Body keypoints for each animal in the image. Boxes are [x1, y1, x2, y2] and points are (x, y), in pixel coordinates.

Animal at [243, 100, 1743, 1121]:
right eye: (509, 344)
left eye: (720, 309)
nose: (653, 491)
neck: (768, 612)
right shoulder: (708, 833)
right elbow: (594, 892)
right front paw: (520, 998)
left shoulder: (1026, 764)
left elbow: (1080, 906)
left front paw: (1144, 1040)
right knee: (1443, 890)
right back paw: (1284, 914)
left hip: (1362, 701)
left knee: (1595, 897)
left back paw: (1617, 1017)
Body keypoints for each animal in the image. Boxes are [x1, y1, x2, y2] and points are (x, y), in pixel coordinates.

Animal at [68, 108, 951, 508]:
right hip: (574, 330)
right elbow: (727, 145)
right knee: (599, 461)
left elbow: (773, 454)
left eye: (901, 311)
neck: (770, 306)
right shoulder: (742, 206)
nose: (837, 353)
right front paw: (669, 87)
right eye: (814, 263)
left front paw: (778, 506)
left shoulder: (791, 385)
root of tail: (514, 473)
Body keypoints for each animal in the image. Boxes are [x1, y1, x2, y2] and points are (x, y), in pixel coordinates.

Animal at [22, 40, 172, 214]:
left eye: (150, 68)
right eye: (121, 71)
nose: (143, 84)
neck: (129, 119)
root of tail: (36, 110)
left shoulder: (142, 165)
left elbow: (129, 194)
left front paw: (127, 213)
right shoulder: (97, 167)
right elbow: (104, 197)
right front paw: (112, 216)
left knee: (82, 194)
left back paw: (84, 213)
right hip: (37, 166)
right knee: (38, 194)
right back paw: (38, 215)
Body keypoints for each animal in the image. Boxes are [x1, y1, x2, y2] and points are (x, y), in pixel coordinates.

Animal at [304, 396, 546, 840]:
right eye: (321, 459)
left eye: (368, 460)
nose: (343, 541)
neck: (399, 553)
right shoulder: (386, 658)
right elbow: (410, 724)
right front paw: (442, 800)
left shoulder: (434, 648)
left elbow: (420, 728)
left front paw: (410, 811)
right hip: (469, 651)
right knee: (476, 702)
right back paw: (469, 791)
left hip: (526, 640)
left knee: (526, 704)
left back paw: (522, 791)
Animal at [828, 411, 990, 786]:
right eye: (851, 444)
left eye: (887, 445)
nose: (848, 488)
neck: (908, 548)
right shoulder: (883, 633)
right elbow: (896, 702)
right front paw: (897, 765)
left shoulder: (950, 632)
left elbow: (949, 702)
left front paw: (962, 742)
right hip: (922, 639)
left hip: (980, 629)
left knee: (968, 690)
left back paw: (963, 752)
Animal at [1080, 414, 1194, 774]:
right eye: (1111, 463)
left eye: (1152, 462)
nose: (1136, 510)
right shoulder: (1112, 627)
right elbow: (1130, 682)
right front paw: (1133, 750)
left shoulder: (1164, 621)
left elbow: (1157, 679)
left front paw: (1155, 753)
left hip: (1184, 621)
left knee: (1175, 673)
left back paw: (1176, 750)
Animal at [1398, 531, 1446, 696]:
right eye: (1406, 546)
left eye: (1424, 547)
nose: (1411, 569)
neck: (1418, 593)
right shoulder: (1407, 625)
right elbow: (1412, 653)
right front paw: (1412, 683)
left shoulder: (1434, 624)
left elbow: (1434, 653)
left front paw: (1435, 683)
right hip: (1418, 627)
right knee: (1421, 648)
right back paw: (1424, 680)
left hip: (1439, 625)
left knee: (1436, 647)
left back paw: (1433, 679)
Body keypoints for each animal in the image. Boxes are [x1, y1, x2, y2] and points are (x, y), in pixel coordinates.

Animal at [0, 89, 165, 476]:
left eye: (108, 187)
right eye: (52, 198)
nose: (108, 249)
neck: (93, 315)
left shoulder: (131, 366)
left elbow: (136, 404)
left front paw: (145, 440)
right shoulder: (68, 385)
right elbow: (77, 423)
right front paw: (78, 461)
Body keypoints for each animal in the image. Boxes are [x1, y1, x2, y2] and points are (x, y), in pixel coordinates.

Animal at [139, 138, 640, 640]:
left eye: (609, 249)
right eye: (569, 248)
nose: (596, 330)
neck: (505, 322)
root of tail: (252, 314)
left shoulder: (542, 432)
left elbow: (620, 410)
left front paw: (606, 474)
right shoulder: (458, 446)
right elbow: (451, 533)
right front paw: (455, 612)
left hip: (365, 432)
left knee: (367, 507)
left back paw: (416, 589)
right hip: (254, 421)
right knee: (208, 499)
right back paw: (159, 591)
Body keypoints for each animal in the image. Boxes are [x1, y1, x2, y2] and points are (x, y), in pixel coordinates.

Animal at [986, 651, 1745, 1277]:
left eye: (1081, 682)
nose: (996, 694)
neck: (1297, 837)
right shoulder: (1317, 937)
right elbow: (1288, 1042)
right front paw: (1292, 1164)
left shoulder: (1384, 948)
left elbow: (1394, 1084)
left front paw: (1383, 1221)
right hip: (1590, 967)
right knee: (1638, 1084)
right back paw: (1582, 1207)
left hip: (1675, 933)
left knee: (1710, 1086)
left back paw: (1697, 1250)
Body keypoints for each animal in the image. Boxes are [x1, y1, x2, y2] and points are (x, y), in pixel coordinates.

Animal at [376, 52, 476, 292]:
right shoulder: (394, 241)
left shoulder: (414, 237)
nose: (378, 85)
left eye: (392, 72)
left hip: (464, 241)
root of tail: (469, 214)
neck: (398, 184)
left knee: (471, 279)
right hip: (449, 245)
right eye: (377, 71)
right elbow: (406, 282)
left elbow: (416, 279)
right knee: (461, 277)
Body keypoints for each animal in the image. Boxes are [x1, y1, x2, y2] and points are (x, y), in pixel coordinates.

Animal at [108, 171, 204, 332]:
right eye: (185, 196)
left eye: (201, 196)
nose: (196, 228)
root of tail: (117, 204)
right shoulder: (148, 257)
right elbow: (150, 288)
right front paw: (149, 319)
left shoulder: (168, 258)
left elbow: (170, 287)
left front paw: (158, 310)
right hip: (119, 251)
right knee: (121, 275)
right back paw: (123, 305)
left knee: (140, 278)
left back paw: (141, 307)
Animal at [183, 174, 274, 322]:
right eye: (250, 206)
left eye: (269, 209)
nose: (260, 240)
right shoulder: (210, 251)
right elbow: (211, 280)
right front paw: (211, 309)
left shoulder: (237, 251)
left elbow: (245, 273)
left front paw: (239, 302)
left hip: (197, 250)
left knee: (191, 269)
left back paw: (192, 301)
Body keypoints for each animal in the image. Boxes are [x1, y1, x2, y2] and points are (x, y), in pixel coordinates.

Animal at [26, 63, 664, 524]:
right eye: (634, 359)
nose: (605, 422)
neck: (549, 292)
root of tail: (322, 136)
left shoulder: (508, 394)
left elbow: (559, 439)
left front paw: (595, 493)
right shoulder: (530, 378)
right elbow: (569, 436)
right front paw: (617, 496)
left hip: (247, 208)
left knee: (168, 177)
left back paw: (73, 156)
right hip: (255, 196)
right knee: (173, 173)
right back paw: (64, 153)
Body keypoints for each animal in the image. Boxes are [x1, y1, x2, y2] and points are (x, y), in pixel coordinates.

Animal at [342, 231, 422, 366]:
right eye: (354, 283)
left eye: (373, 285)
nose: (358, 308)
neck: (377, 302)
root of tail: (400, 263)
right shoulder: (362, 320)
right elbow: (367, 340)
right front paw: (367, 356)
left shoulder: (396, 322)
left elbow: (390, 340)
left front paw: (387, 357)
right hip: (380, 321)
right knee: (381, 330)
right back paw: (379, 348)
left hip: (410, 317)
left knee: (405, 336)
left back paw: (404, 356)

#### Work instructions:
Exactly as shown above, return all of the entries.

#### Answer space:
Body keypoints for each animal in the image. Boxes are [x1, y1, x2, y2] and points are (x, y), in pixel coordinates.

Animal at [243, 100, 1743, 1121]:
right eye: (509, 344)
left eye: (720, 309)
nose: (653, 491)
neck: (768, 612)
right shoulder: (708, 833)
right elbow: (594, 892)
right front paw: (520, 998)
left shoulder: (1026, 764)
left elbow: (1080, 906)
left front paw: (1144, 1040)
right knee: (1443, 890)
right back paw: (1284, 914)
left hip: (1362, 701)
left knee: (1595, 897)
left back paw: (1617, 1017)
Body keypoints for each animal in the image. Boxes are [x1, y1, x2, y2] and points are (x, y), in pixel coordinates.

Animal at [68, 108, 951, 508]:
right hip: (574, 330)
right elbow: (727, 145)
right knee: (599, 461)
left elbow: (773, 454)
left eye: (901, 311)
neck: (770, 306)
right shoulder: (742, 206)
nose: (837, 353)
right front paw: (669, 87)
right eye: (814, 263)
left front paw: (778, 506)
left shoulder: (791, 385)
root of tail: (514, 473)
Body keypoints for each animal in the image. Boxes are [x1, y1, x2, y2] and points are (x, y), in pixel coordinates.

Animal at [22, 40, 172, 214]:
left eye: (150, 68)
right eye: (121, 71)
nose: (143, 84)
neck: (129, 119)
root of tail: (36, 110)
left shoulder: (142, 165)
left elbow: (129, 194)
left front paw: (127, 213)
right shoulder: (97, 167)
right elbow: (104, 197)
right front paw: (112, 216)
left knee: (82, 194)
left back paw: (84, 213)
right hip: (37, 166)
right knee: (38, 194)
right back paw: (38, 215)
Body keypoints for each animal in the image. Boxes are [x1, y1, x2, y2] and points are (x, y), in pixel coordinates.

Animal at [304, 396, 546, 840]:
right eye: (321, 459)
left eye: (368, 460)
nose: (343, 541)
neck: (399, 553)
right shoulder: (386, 658)
right elbow: (410, 724)
right front paw: (442, 800)
left shoulder: (434, 648)
left elbow: (420, 728)
left front paw: (410, 811)
right hip: (469, 651)
right knee: (476, 702)
right back paw: (469, 791)
left hip: (526, 640)
left knee: (526, 704)
left back paw: (522, 791)
Animal at [828, 411, 990, 786]:
right eye: (851, 444)
left eye: (887, 445)
nose: (848, 488)
neck: (908, 548)
right shoulder: (883, 633)
right elbow: (896, 702)
right front paw: (897, 765)
left shoulder: (950, 632)
left elbow: (949, 702)
left front paw: (962, 742)
right hip: (922, 639)
left hip: (980, 629)
left knee: (968, 690)
left back paw: (963, 752)
Animal at [1080, 414, 1194, 774]:
right eye: (1111, 463)
left eye: (1152, 462)
nose: (1136, 510)
right shoulder: (1112, 627)
right elbow: (1130, 682)
right front paw: (1133, 750)
left shoulder: (1164, 621)
left elbow: (1157, 679)
left front paw: (1155, 753)
left hip: (1184, 621)
left knee: (1175, 673)
left back paw: (1176, 750)
Animal at [1398, 531, 1446, 696]:
right eye: (1406, 546)
left eye: (1424, 547)
nose: (1411, 569)
neck: (1418, 593)
right shoulder: (1407, 625)
right elbow: (1412, 653)
right front paw: (1412, 683)
left shoulder: (1434, 624)
left elbow: (1434, 653)
left front paw: (1435, 683)
right hip: (1418, 627)
right knee: (1421, 648)
right back paw: (1424, 680)
left hip: (1439, 625)
left knee: (1436, 647)
left back paw: (1433, 679)
Body keypoints for each animal in the image. Boxes are [x1, y1, x2, y2] and points are (x, y), in pixel coordinates.

Animal at [0, 89, 165, 476]:
left eye: (108, 187)
right eye: (52, 198)
nose: (108, 249)
neck: (93, 315)
left shoulder: (131, 366)
left elbow: (136, 404)
left front paw: (145, 440)
right shoulder: (68, 385)
right elbow: (77, 423)
right front paw: (78, 461)
Body keypoints for each animal in the image. Boxes are [x1, y1, x2, y2] and points are (x, y), in pixel coordinates.

Animal at [139, 138, 640, 640]:
left eye: (609, 249)
right eye: (569, 248)
nose: (596, 330)
neck: (505, 322)
root of tail: (252, 314)
left shoulder: (542, 432)
left elbow: (620, 410)
left front paw: (606, 474)
right shoulder: (458, 446)
right elbow: (451, 533)
right front paw: (455, 612)
left hip: (365, 432)
left knee: (367, 507)
left back paw: (416, 589)
right hip: (254, 421)
right knee: (208, 499)
right back paw: (159, 591)
Body keypoints for each animal in the image. Boxes are [x1, y1, x2, y2] and points are (x, y), in pixel coordinates.

Animal at [986, 651, 1745, 1277]:
left eye: (1081, 682)
nose: (996, 694)
neck: (1297, 837)
right shoulder: (1317, 937)
right elbow: (1288, 1042)
right front paw: (1292, 1164)
left shoulder: (1384, 948)
left elbow: (1394, 1084)
left front paw: (1383, 1221)
right hip: (1590, 967)
right knee: (1638, 1084)
right back paw: (1582, 1207)
left hip: (1675, 933)
left knee: (1710, 1086)
left back paw: (1697, 1250)
Body keypoints for each animal in the image. Boxes are [x1, y1, x2, y2] and points are (x, y), in pixel coordinates.

Animal at [376, 52, 476, 292]:
right shoulder: (394, 241)
left shoulder: (414, 237)
nose: (378, 85)
left eye: (392, 72)
left hip: (464, 241)
root of tail: (469, 214)
neck: (398, 184)
left knee: (471, 279)
right hip: (449, 245)
right eye: (377, 71)
right elbow: (406, 282)
left elbow: (416, 279)
right knee: (461, 277)
Body keypoints for each animal in the image. Boxes are [x1, y1, x2, y2] and points are (x, y), in pixel coordinates.

Animal at [108, 171, 204, 332]:
right eye: (185, 196)
left eye: (201, 196)
nose: (196, 228)
root of tail: (117, 204)
right shoulder: (148, 257)
right elbow: (150, 288)
right front paw: (149, 319)
left shoulder: (168, 258)
left elbow: (170, 287)
left front paw: (158, 310)
right hip: (119, 251)
right knee: (121, 275)
right back paw: (123, 305)
left knee: (140, 278)
left back paw: (141, 307)
Animal at [183, 174, 274, 322]:
right eye: (250, 206)
left eye: (269, 209)
nose: (260, 240)
right shoulder: (210, 251)
right elbow: (211, 280)
right front paw: (211, 309)
left shoulder: (237, 251)
left elbow: (245, 273)
left front paw: (239, 302)
left hip: (197, 250)
left knee: (191, 269)
left back paw: (192, 301)
Body keypoints for each animal in the image. Boxes are [x1, y1, x2, y2] and points are (x, y), in pixel coordinates.

Animal at [26, 63, 664, 524]:
right eye: (634, 359)
nose: (605, 422)
neck: (549, 292)
root of tail: (322, 136)
left shoulder: (508, 394)
left elbow: (559, 439)
left front paw: (595, 493)
right shoulder: (530, 378)
right elbow: (569, 436)
right front paw: (617, 496)
left hip: (247, 208)
left knee: (168, 177)
left back paw: (73, 156)
right hip: (255, 196)
right knee: (173, 173)
right back paw: (64, 153)
Body keypoints for each animal in the image. Boxes are [x1, y1, x2, y2] and points are (x, y), in pixel coordinates.

Animal at [342, 231, 422, 366]:
right eye: (354, 283)
left eye: (373, 285)
nose: (358, 308)
neck: (377, 302)
root of tail: (400, 263)
right shoulder: (362, 320)
right elbow: (367, 340)
right front paw: (367, 356)
left shoulder: (396, 322)
left elbow: (390, 340)
left front paw: (387, 357)
right hip: (380, 321)
right knee: (381, 330)
right back paw: (379, 348)
left hip: (410, 317)
left knee: (405, 336)
left back paw: (404, 356)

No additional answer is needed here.